TO DO: Write out all the data again, exactly.

MATERIAL TO PROCESS:
········

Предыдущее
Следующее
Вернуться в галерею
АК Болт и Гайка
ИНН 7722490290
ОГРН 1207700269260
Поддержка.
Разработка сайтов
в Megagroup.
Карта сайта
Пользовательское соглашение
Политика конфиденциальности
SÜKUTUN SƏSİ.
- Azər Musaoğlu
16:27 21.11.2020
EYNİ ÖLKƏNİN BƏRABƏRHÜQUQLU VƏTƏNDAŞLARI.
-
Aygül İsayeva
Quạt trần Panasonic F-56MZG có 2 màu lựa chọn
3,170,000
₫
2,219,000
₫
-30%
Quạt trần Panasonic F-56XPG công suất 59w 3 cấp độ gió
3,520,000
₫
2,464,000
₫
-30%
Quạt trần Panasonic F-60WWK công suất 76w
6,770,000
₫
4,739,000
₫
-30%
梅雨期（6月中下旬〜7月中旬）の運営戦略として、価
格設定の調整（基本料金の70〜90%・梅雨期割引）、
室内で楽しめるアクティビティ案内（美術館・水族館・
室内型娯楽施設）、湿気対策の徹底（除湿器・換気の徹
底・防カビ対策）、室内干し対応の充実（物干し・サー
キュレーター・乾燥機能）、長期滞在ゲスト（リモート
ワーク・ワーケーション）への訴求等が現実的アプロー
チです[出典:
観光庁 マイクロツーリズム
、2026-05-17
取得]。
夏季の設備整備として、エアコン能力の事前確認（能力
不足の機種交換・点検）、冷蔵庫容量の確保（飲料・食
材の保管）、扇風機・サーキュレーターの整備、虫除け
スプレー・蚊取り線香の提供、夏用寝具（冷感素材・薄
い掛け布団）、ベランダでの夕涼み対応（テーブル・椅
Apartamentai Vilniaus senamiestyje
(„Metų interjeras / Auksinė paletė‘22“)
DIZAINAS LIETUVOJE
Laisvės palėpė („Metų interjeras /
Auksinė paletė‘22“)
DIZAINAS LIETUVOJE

········

RESPONSE TO THE EXERCISE:
Предыдущее
Следующее
Вернуться в галерею
АК Болт и Гайка
ИНН 7722490290
ОГРН 1207700269260
Поддержка.
Разработка сайтов
в Megagroup.
Карта сайта
Пользовательское соглашение
Политика конфиденциальности
SÜKUTUN SƏSİ.
- Azər Musaoğlu
16:27 21.11.2020
EYNİ ÖLKƏNİN BƏRABƏRHÜQUQLU VƏTƏNDAŞLARI.
-
Aygül İsayeva
Quạt trần Panasonic F-56MZG có 2 màu lựa chọn
3,170,000
₫
2,219,000
₫
-30%
Quạt trần Panasonic F-56XPG công suất 59w 3 cấp độ gió
3,520,000
₫
2,464,000
₫
-30%
Quạt trần Panasonic F-60WWK công suất 76w
6,770,000
₫
4,739,000
₫
-30%
梅雨期（6月中下旬〜7月中旬）の運営戦略として、価
格設定の調整（基本料金の70〜90%・梅雨期割引）、
室内で楽しめるアクティビティ案内（美術館・水族館・
室内型娯楽施設）、湿気対策の徹底（除湿器・換気の徹
底・防カビ対策）、室内干し対応の充実（物干し・サー
キュレーター・乾燥機能）、長期滞在ゲスト（リモート
ワーク・ワーケーション）への訴求等が現実的アプロー
チです[出典:
観光庁 マイクロツーリズム
、2026-05-17
取得]。
夏季の設備整備として、エアコン能力の事前確認（能力
不足の機種交換・点検）、冷蔵庫容量の確保（飲料・食
材の保管）、扇風機・サーキュレーターの整備、虫除け
スプレー・蚊取り線香の提供、夏用寝具（冷感素材・薄
い掛け布団）、ベランダでの夕涼み対応（テーブル・椅
Apartamentai Vilniaus senamiestyje
(„Metų interjeras / Auksinė paletė‘22“)
DIZAINAS LIETUVOJE
Laisvės palėpė („Metų interjeras /
Auksinė paletė‘22“)
DIZAINAS LIETUVOJE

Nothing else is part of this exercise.